Il “Serpens qui caudam devorat”, è raffigurato metà bianco e metà nero, cioè come Yin e Yang, simboli della tradizione del Taoismo cinese, che riportano alla conflittualità degli opposti ed al loro reciproco interagire.
PERCHÉ IL SERPENTE
Ma perché tra tanti animali è stato utilizzato proprio il serpente? Il serpente è un rettile che fa la muta, in sostanza, cambia spesso pelle. Ringiovanisce ogni volta ed è in continuo cambiamento. Inoltre, come già spiegato, è da sempre simbolo di dualismo, male e bene in un unico corpo.
L’UROBORO E L’ETERNO RITORNO
In filosofia l’Uroboro è la rappresentazione, sotto forma animalesca, dell’immagine dell’Eterno ritorno dell’uguale di Nietzsche. Secondo il filosofo, la realtà è destinata a ripetersi infinite volte, in maniera identica, tale che gli eventi non possano essere cambiati. In questo modo Nietzsche nega il meccanismo e afferma, per negazione, che la vita scompare una volta e per sempre: egli ritiene che il legame di causa ed effetto sia solo un modo per dominare la realtà e che il finalismo sia solo un tentativo di dare un senso all’esistenza umana.
Il mito dell’eterno ritorno venne teorizzato per la prima volta dal filosofo in “Gaia Scienza“ attraverso il discorso di un demone: “Questa vita, come tu ora la vivi e l’hai vissuta, dovrai viverla ancora una volta e ancora innumerevoli volte, e non ci sarà in essa mai niente di nuovo, ma ogni dolore e ogni piacere e ogni pensiero e sospiro, e ogni indicibilmente piccola e grande cosa della tua vita dovrà fare ritorno a te, e tutte nella stessa sequenza e successione – e così pure questo ragno e questo lume di luna tra i rami e così pure questo attimo e io stesso. L’eterna clessidra dell’esistenza viene sempre di nuovo capovolta e tu con essa, granello della polvere”!

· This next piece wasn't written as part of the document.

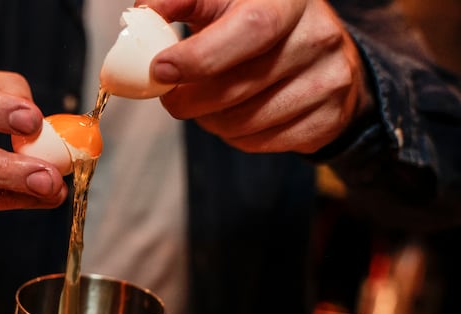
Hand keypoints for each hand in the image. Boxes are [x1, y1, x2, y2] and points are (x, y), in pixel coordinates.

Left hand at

Il tempo non ha quindi né inizio né (ne ma tantomeno un obiettivo, un senso. L’uomo è destinato a ripetersi continuamente, è esso stesso parte dell’eternità, nonostante questa non abbia un vera importanza o traguardo. Nietzsche considerava l’idea dell’eterno ritorno ” Der schwerste Gewicht”, il fardello più pesante. Una brillante esemplificazione di questo concetto è espressa nel romanzo di Milan Kundera “l’insostenibile leggerezza dell’essere”, dove segue:
“Nel mondo dell’eterno ritorno, su ogni gesto grava il peso di una insostenibile responsabilità. Ecco per ché Nietzsche chiamava l’idea dell’eterno ritorno il fardello più pesante (das schwerste Gewicht).
Se l’eterno ritorno è il fardello più pesante, allora le nostre vite su questo sfondo possono apparire in tutta la loro meravigliosa leggerezza. Ma davvero la pesantezza è terribile e la leggerezza meravigliosa?
Il fardello più pesante ci opprime, ci piega, ci schiaccia al suolo. Ma nella poesia d’amore di tutti i tempi la donna desidera essere gravata dal fardello del corpo dell’uomo. Il fardello più pesante è quindi allo stesso tempo l’immagine del più intenso compimento vitale. Quanto più il fardello è pe sante, tanto più la nostra vita è vicina alla terra, tan to più è reale e autentica. Al contrario, l’assenza assoluta di un fardello fa sì che l’uomo diventi più leggero dell’aria, prenda il volo verso l’alto, si allontani dalla terra, dall’essere terreno, diventi solo a metà reale e i suoi movimenti siano tanto liberi quanto privi di significato. Che cosa dobbiamo scegliere, allora? La pesantezza o la leggerezza”?